_Text segment_.
---------------
Participants held healthcare professionals in high regard and cited them as an important source of information. The dentist was most commonly highlighted as essential to treatment aftercare, which has been previously reflected in quality-of-life studies of patients with oral cancers [27].

The role of celebrity health disclosure, in the cases of international star Michael Douglas and Australian media personality Julie McCrossin, aided participants in explaining their HPV-related diagnosis to others. A study examining UK press mentions of the link between HPV and head and neck cancer draws attention to the media interest in Michael Douglas’ HPV-related throat cancer diagnosis in 2013 in which he publicly announced oral sex as means of transmission [28]. Despite this, participants felt greater awareness of HPV was still needed with a recent study calling for continued interventions to increase awareness of HPV-related OPC in the general public [29]. Doing so will raise awareness, reduce stigma, and reduce time to diagnosis.
---------------
Scene geometry reasoning data:
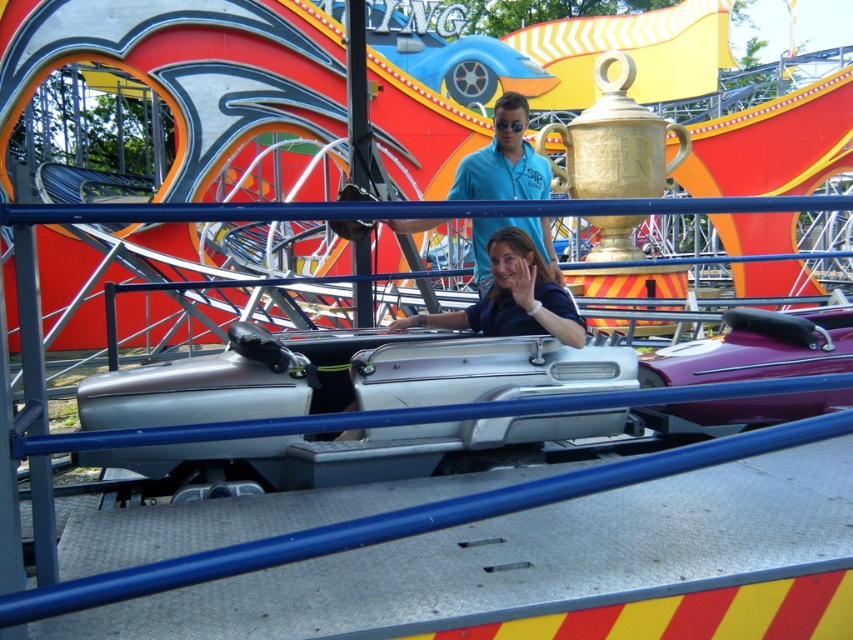
You are standing in front of the silver car and want to reach the control lever. The control lever is at point (437, 324). There is an obstacle at point (489, 161). Can you safely walk around the obstacle to reach the control lever?

Point (489, 161) is further to the camera than point (437, 324), so the obstacle is closer to you. You can walk around it to reach the control lever safely.

You are a park visitor trying to decide which staff member to approach for assistance. You see two staff members wearing shirts labeled as blue cotton shirt at center and blue matte shirt at center. Which shirt is wider?

The blue cotton shirt at center might be wider than blue matte shirt at center.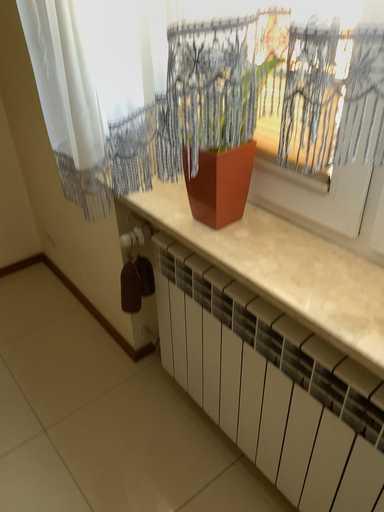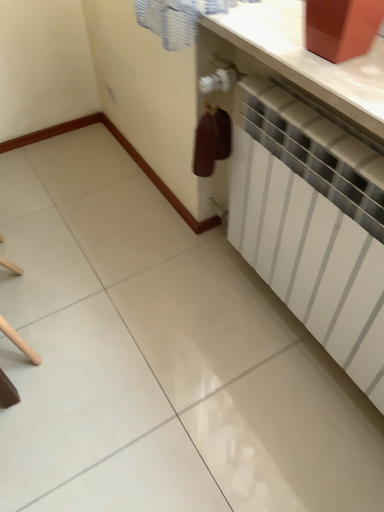
Question: Which way did the camera rotate in the video?

Choices:
 (A) rotated upward
 (B) rotated downward

Answer: (B)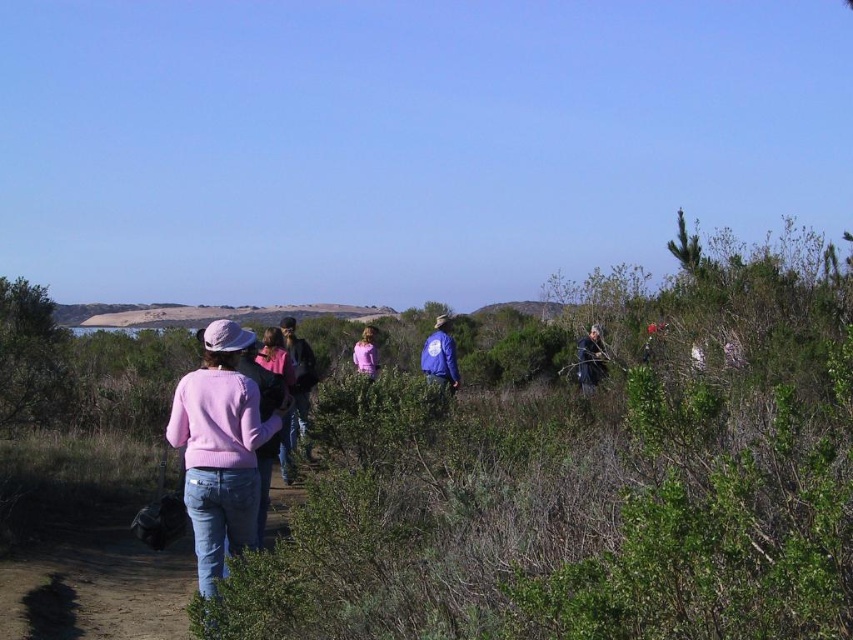
You are standing at the point marked by the coordinate point at (579, 381). You want to walk to the other side of the dense vegetation. The dense vegetation is 58.69 feet away from you. If your walking speed is 3 feet per second, how many seconds will it take you to reach the other side?

It will take approximately 19.56 seconds to reach the other side of the dense vegetation since the distance is 58.69 feet and you walk at 3 feet per second. 58.69 divided by 3 equals approximately 19.56 seconds.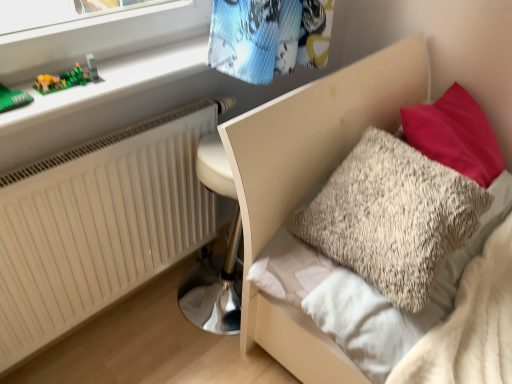
Question: Is fluffy beige pillow at upper right surrounding green plastic blocks at upper left?

Choices:
 (A) no
 (B) yes

Answer: (A)

Question: From the image's perspective, is fluffy beige pillow at upper right located beneath green plastic blocks at upper left?

Choices:
 (A) yes
 (B) no

Answer: (A)

Question: Is fluffy beige pillow at upper right touching green plastic blocks at upper left?

Choices:
 (A) yes
 (B) no

Answer: (B)

Question: Is fluffy beige pillow at upper right facing towards green plastic blocks at upper left?

Choices:
 (A) yes
 (B) no

Answer: (B)

Question: From the image's perspective, does fluffy beige pillow at upper right appear higher than green plastic blocks at upper left?

Choices:
 (A) no
 (B) yes

Answer: (A)

Question: Is fluffy beige pillow at upper right not close to green plastic blocks at upper left?

Choices:
 (A) no
 (B) yes

Answer: (A)

Question: Can you confirm if green plastic blocks at upper left is thinner than white matte radiator at lower left?

Choices:
 (A) no
 (B) yes

Answer: (A)

Question: Is green plastic blocks at upper left bigger than white matte radiator at lower left?

Choices:
 (A) no
 (B) yes

Answer: (A)

Question: From a real-world perspective, is green plastic blocks at upper left on white matte radiator at lower left?

Choices:
 (A) yes
 (B) no

Answer: (A)

Question: From the image's perspective, is green plastic blocks at upper left beneath white matte radiator at lower left?

Choices:
 (A) yes
 (B) no

Answer: (B)

Question: Can white matte radiator at lower left be found inside green plastic blocks at upper left?

Choices:
 (A) yes
 (B) no

Answer: (B)

Question: Is green plastic blocks at upper left facing towards white matte radiator at lower left?

Choices:
 (A) no
 (B) yes

Answer: (A)

Question: From a real-world perspective, is green plastic toy at upper left physically above white matte radiator at lower left?

Choices:
 (A) no
 (B) yes

Answer: (B)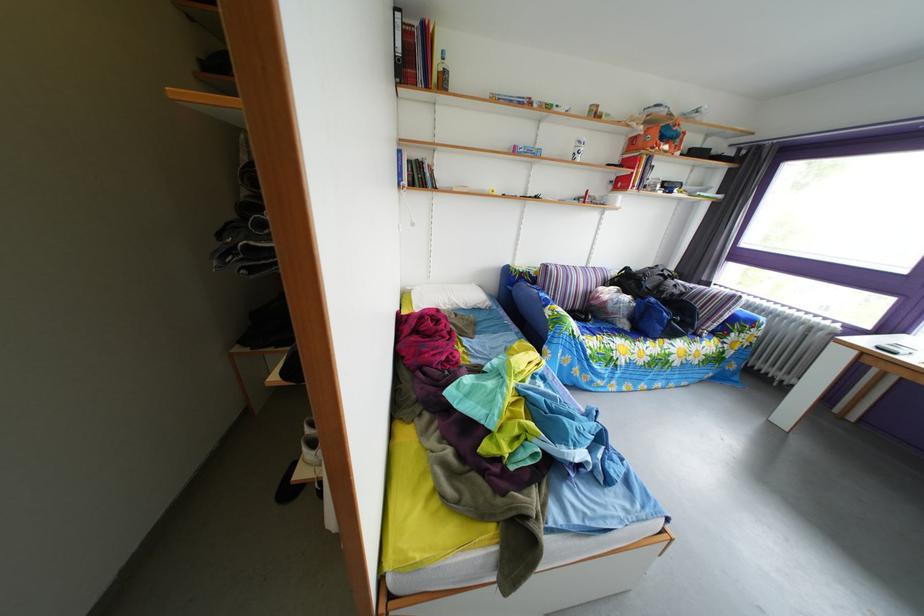
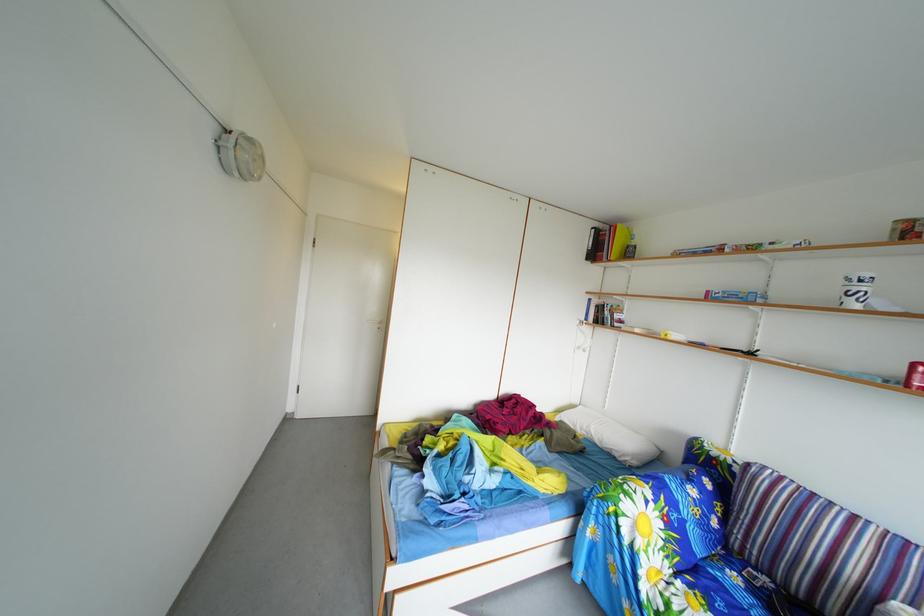
Locate, in the second image, the point that corresponds to (477,314) in the first image.

(612, 451)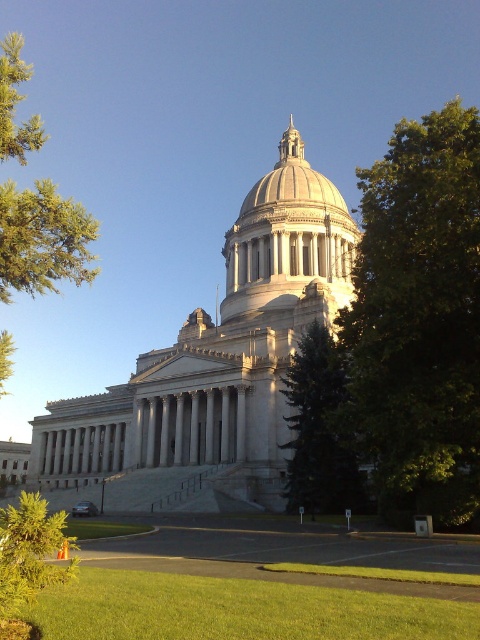
You are a landscape architect designing a garden around the grand neoclassical building. You need to place a new statue between the green textured tree at center and the green textured tree at lower left. Which tree should the statue be closer to if you want it to be near the larger tree?

The green textured tree at lower left is larger than the green textured tree at center, so the statue should be placed closer to the green textured tree at lower left.

You are a landscape architect designing a walking path between the green textured tree at center and the green textured tree at lower left. The path must be straight and 10 feet wide. Can you fit the path between them without bending it?

The distance between the green textured tree at center and the green textured tree at lower left is 82.99 feet. Since the path only needs to be 10 feet wide, there is more than enough space to fit a straight 10 feet wide path between them.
---------------
_Check your understanding_.
a. Condense the paragraph of the text on HPV-related cancer that opens with "The role of celebrity health disclosure" into a shorter version that keeps its main facts.
b. From the text on HPV-related cancer, transcribe the part that begins at the words "Participants held healthcare" and stops after the words "oral cancers [27].".
The items have no connection to the text on HPV-related cancer.

_Solutions to the exercise_.
a. The health disclosures of Michael Douglas and Australian media personality Julie McCrossin helped participants explain their HPV-related diagnosis to others. A study of UK press mentions of the HPV–head and neck cancer link notes the media interest in Douglas' 2013 HPV-related throat cancer diagnosis, when he publicly named oral sex as the means of transmission. Participants still felt more HPV awareness was needed, and a recent study calls for continued interventions to raise public awareness of HPV-related OPC. This would raise awareness, reduce stigma, and reduce time to diagnosis.

b.
Participants held healthcare professionals in high regard and cited them as an important source of information. The dentist was most commonly highlighted as essential to treatment aftercare, which has been previously reflected in quality-of-life studies of patients with oral cancers [27].